SEPTEMBER 18 – OCTOBER 31, 2015
The Chilcotin War: A Colonial Legacy Interpretive Essay
by Amberley John
It is customary to acknowledge the Nations when you are in their territory.
We are currently on unceded syilx land.
Ann Nicholson’s exhibition The Chilcotin War: A Colonial Legacy reinforced the importance of place. We viewers were brought to Chilcotin Country, a plateau and mountain region around Williams Lake, BC. Traditionally inhabited by the Tsilhqot’in Peoples, white colonists and road construction workers laid claim to the land. This aggression led to the Chilcotin War of 1864.
When non-Indigenous artists engage in Indigenous issues in their work, there is always the concern of cultural appropriation. It is the responsibility of the artist to consult with that nation, and be transparent and truthful in their work. Nicholson seems to have approached this subject matter with tact and respect.
Imagery in these paintings asks us to remember the events leading up to the Chilcotin War, and how they contribute to our current unresolved issues. Eyes stare back at you as you witness their truth. Arrows point in one direction in some paintings; in others they create chaos.

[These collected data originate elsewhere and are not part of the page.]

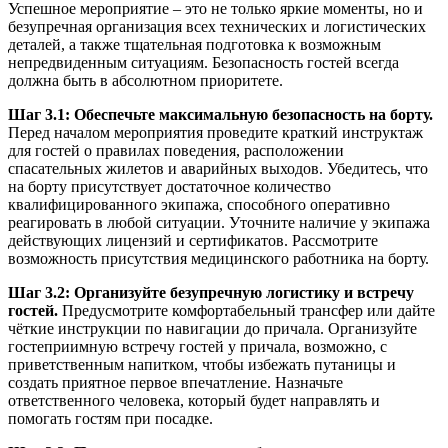
Успешное мероприятие – это не только яркие моменты, но и
безупречная организация всех технических и логистических
деталей, а также тщательная подготовка к возможным
непредвиденным ситуациям. Безопасность гостей всегда
должна быть в абсолютном приоритете.
Шаг 3.1: Обеспечьте максимальную безопасность на борту.
Перед началом мероприятия проведите краткий инструктаж
для гостей о правилах поведения, расположении
спасательных жилетов и аварийных выходов. Убедитесь, что
на борту присутствует достаточное количество
квалифицированного экипажа, способного оперативно
реагировать в любой ситуации. Уточните наличие у экипажа
действующих лицензий и сертификатов. Рассмотрите
возможность присутствия медицинского работника на борту.
Шаг 3.2: Организуйте безупречную логистику и встречу
гостей.
Предусмотрите комфортабельный трансфер или дайте
чёткие инструкции по навигации до причала. Организуйте
гостеприимную встречу гостей у причала, возможно, с
приветственным напитком, чтобы избежать путаницы и
создать приятное первое впечатление. Назначьте
ответственного человека, который будет направлять и
помогать гостям при посадке.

Many of the paintings feature a lower tier of Tsilhqot’in associations. This tier becomes increasingly suffocated, growing slimmer as the series progresses. In The Curse (the second to last paintingnext to Chief Ahan’s Grave) we see the chief calling out for his relatives to find him as plans currently progress to build a school on his remains in New Westminster. The Tsilhqot’in Peoples unequivocally have the right to the repatriation of Chief Ahan’s remains.
Winding intersecting paths in Roads to the Gold remind us of the difficult truth about hunger and greed. This hunger for gold and hunger for progress still exist. At the time of the Chilcotin War, the elders said that the 7th generation would have to withstand another onslaught from the white occupiers.
In June, 2014, plans to build a gold and copper mine at Fish Lake and convert many of its surrounding lakes into tailing ponds were brought to a triumphant halt. The Tsilhqot’in Nation was victorious in gaining Aboriginal Title to a 1900 km2 section of territory. This landmark victory halted what would have been the second largest mine in Canada.
Was this the onslaught the elders predicted? “Progress” like the Prosperity Gold and Copper Mines still today threatens the traditional ways of living of the Tsilhqot’in and many other Peoples. Looking back at the six generations before us, how do we embody what we have learned, and how can we use this knowledge to benefit the next seven generations?
she:koli swakwé;ku, kaniyew^na niyúkyats tahnon: ohkwali niwaki’taló:t^ tahnon on^yota’aka niwaku’hutsyot^ ni i. ki-low-na taknakehle.